В июне тридцать седьмого... - страница 3

стр.

   — И вот что, Галина Семёновна, — сказал он. — Принесите-ка мне вашу папочку, где заявления наших сотрудников на отпуска.

Я принесла папку.

Григорий Наумович, почти не глядя, не вникая, стал подписывать заявления. Все подряд.

   — Пусть едут, — приговаривал он, ставя размашистые резолюции. — Пусть отдохнут.

   — Григорий Наумович! — вырвалось у меня. — Кто же будет работать?

   — Ничего, ничего! — Он усмехнулся. Как-то странно, невесело усмехнулся. А у меня от этой усмешки заколотилось сердце I те наработаются. Лето, Галина Семёновна, стоит чудесное. Травы в этом году — мне по пояс. — Он помолчал, провёл рукой по лицу. — Вот и всё. Позвоните, пожалуйста, в гараж. Пусть Фёдор будет ровно в девять тридцать. А я тут немного... поработаю.

Я вышла из кабинета наркома здравоохранения. Позвонила в гараж, всё сказала нашему шофёру. За массивной дверью, в его кабинете, было тихо. И — непривычное дело, небывалое! — молчали телефоны: и у меня на столе, и там, за дверью.

Ровно в половине десятого пришёл Фёдор, пожилой степенный человек, очень тучный и исполнительный.

   — Машина у подъезда.

Я, как всегда, стукнув три раза в дверь, вошла в его кабинет.

Григорий Наумович так и сидел за своим столом.

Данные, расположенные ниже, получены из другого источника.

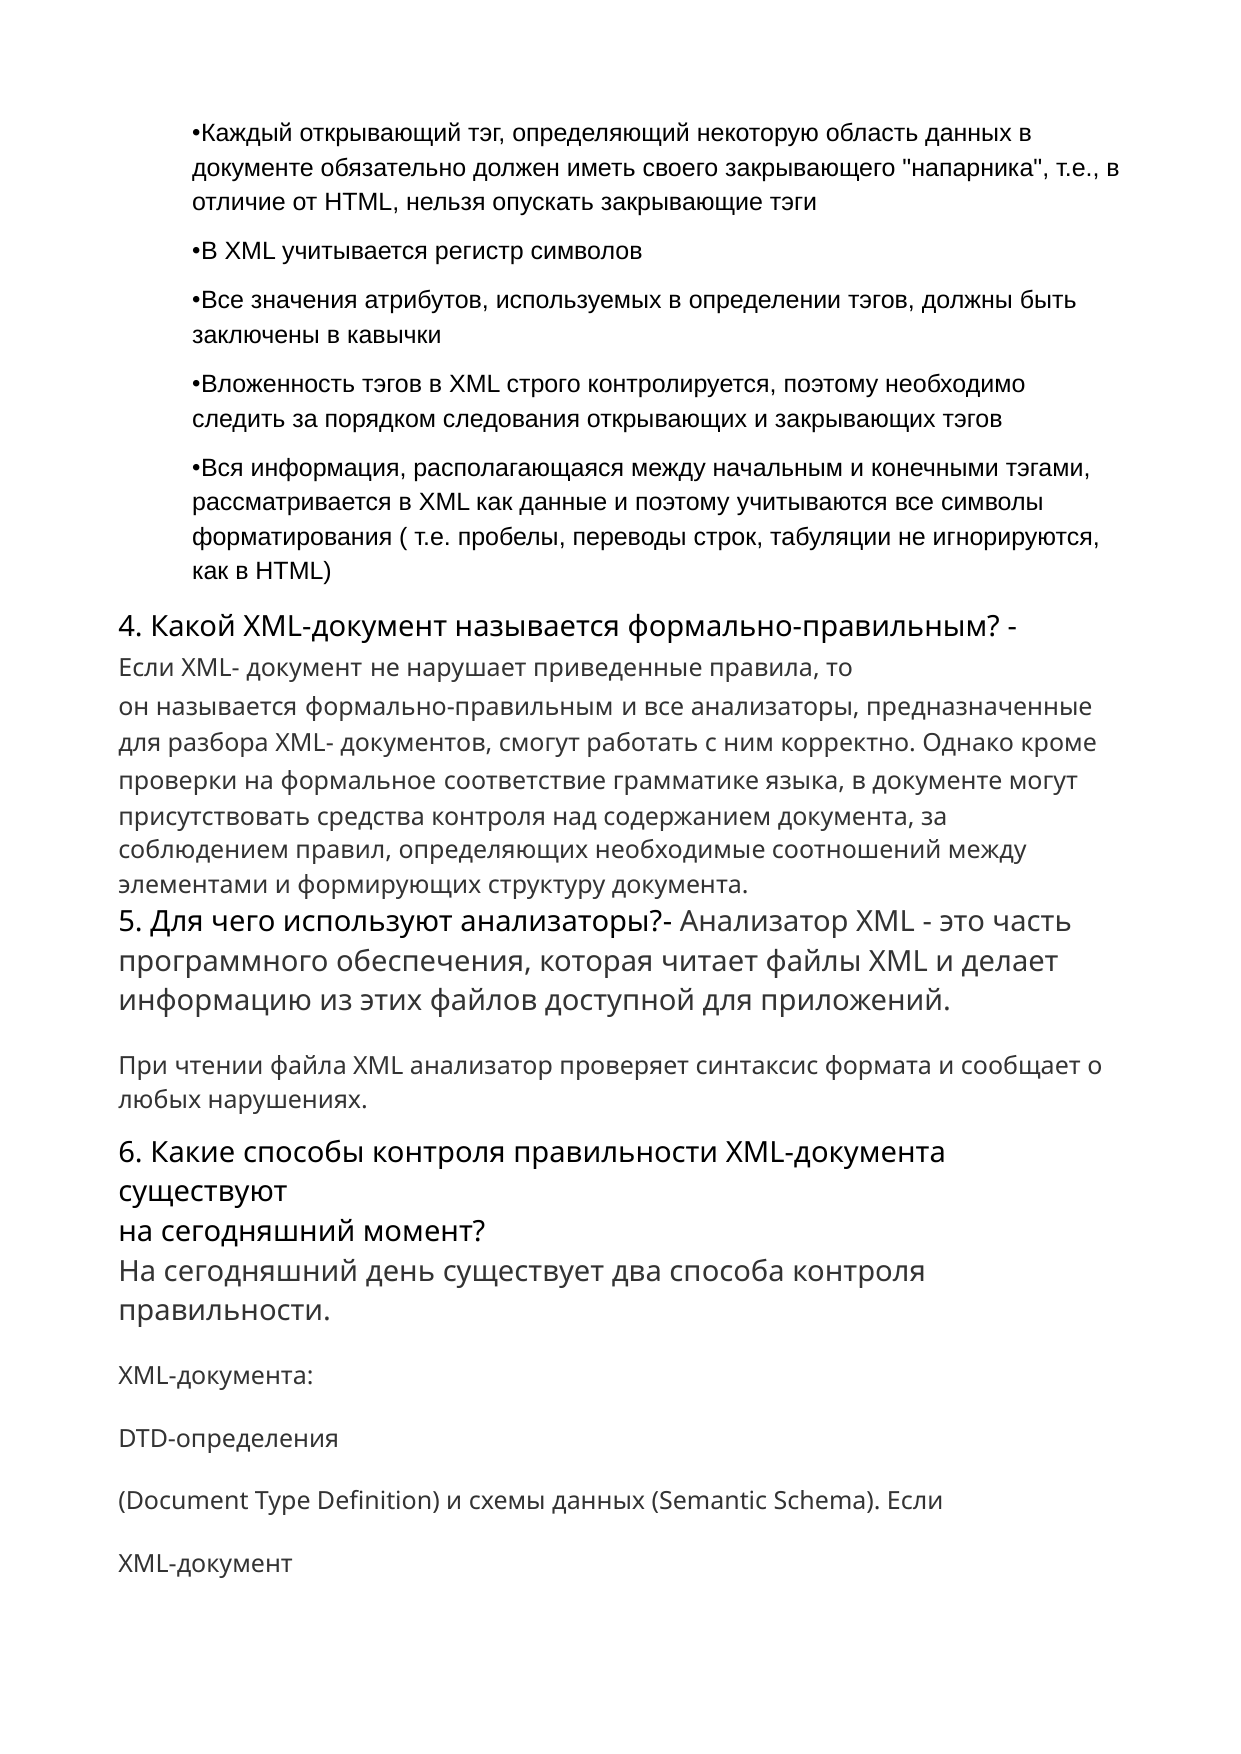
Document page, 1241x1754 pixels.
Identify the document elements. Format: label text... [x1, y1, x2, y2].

text (Document Type Definition) и схемы данных (Semantic Schema). Если [118, 1482, 1122, 1517]
text DTD-определения [118, 1420, 1122, 1454]
text На сегодняшний день существует два способа контроля правильности. [118, 1250, 1122, 1329]
text 6. Какие способы контроля правильности XML-документа существуют [118, 1131, 1122, 1210]
text 5. Для чего используют анализаторы?- Анализатор XML - это часть программного обеспечения, которая читает файлы XML и делает информацию из этих файлов доступной для приложений. [118, 900, 1122, 1019]
list Все значения атрибутов, используемых в определении тэгов, должны быть заключены в кавычки [118, 285, 1122, 349]
list В XML учитывается регистр символов [118, 236, 1122, 265]
text 4. Какой XML-документ называется формально-правильным? - Если XML- документ не нарушает приведенные правила, то он называется формально-правильным и все анализаторы, предназначенные для разбора XML- документов, смогут работать с ним корректно. Однако кроме проверки на формальное соответствие грамматике языка, в документе могут присутствовать средства контроля над содержанием документа, за соблюдением правил, определяющих необходимые соотношений между элементами и формирующих структуру документа. [118, 605, 1122, 900]
text XML-документа: [118, 1357, 1122, 1392]
list Вложенность тэгов в XML строго контролируется, поэтому необходимо следить за порядком следования открывающих и закрывающих тэгов [118, 369, 1122, 432]
list Каждый открывающий тэг, определяющий некоторую область данных в документе обязательно должен иметь своего закрывающего "напарника", т.е., в отличие от HTML, нельзя опускать закрывающие тэги [118, 118, 1122, 216]
text XML-документ [118, 1545, 1122, 1579]
text на сегодняшний момент? [118, 1210, 1122, 1250]
text При чтении файла XML анализатор проверяет синтаксис формата и сообщает о любых нарушениях. [118, 1047, 1122, 1116]
list Вся информация, располагающаяся между начальным и конечными тэгами, рассматривается в XML как данные и поэтому учитываются все символы форматирования ( т.е. пробелы, переводы строк, табуляции не игнорируются, как в HTML) [118, 453, 1122, 585]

   — Да, да! — встрепенулся он, взглянув на часы. — Пора!

Перед ним лежала раскрытая папка: ворох почтовых конвертов, исписанных листов бумаги.

Я знала эту папку, на которой рукой Григория Наумовича было размашисто начертано: «Переписка».

   — Пожалуйста, Галина Семёновна, — сказал нарком, — соберите, разложите по конвертам. Я не успею. Пора, пора! — Он взял в руку лист, исписанный мелким почерком, промолвил тихо: — Жаль, нет старика. Великим был стариком наш академик. Поговорить бы... Посоветоваться. — Он положил лист на ворох писем. — Так я в Кремль, на Пленум. — Григорий Наумович зашагал к двери.

   — Если будут звонить, — вырвалось у меня, — когда вы будете?

Уже в дверях Каминский обернулся, хотел что-то сказать мне, но не сказал, вышел молча.

Я машинально взяла лист бумаги, лежащий сверху прочих писем...


«Глубокоуважаемый Григорий Наумович!

Примите мою сердечную благодарность за Ваш чрезвычайно тёплый привет по случаю моего 85-летия. К сожалению, я чувствую себя по отношению к нашей революции почти прямо противоположно Вам. В Вас, увлечённого некоторыми, действительно огромными положительными достижениями её, она «вселяет бодрость чудесным движением вперёд нашей Родины», меня она, наоборот, очень часто тревожит, наполняет сомнениями.

Думаете ли Вы достаточно о том, что многолетний террор и безудержное своеволие власти превращает нашу и без того азиатскую натуру в позорно-рабскую?.. А много ли можно сделать хорошего с рабами? — Пирамиды, да; но не общее истинное человеческое счастье. Останавливаете ли Вы Ваше внимание достаточно на том, что недоедание и повторяющееся голодание в массе населения с их непременными спутниками — повсеместными эпидемиями подрывают силу народа? В физическом здоровье нации, в этом первом и непременном условии, прочный фундамент государства, а не только в бесчисленных фабриках, учебных и учёных учреждениях и т. д., конечно, нужных, но при строгой разборчивости и надлежащей государственной последовательности.

Прошу простить, если я этим прибавлением сделал неприятным Вам моё благодарственное письмо. Написал искренне, что переживаю.

Преданный Вам —

Ив. Павлов.

10 октября 1934 года».


Кремль, Георгиевский зал. Второй день работы Пленума Центрального Комитета Всесоюзной коммунистической партии большевиков (10 часов 05 минут утра).

— ...Слово предоставляется кандидату в члены Центрального Комитета, наркому здравоохранения Советского Союза Григорию Наумовичу Каминскому.

Он поднялся на трибуну, ощущая слева и немного сзади президиум. Он не видел, но чувствовал Сталина. Сталин сидел у края стола, совсем близко от трибуны. Каминский физически осязал тяжёлый, проникающий, как лезвие кинжала, взгляд.

Григорий Наумович посмотрел в зал, в его завораживающую глубину. Была полная, давящая тишина, лица сидящих там сливались в нечто единое. Но одно лицо он увидел, узнал. Вернее, не лицо — тускло блеснули стёкла пенсне.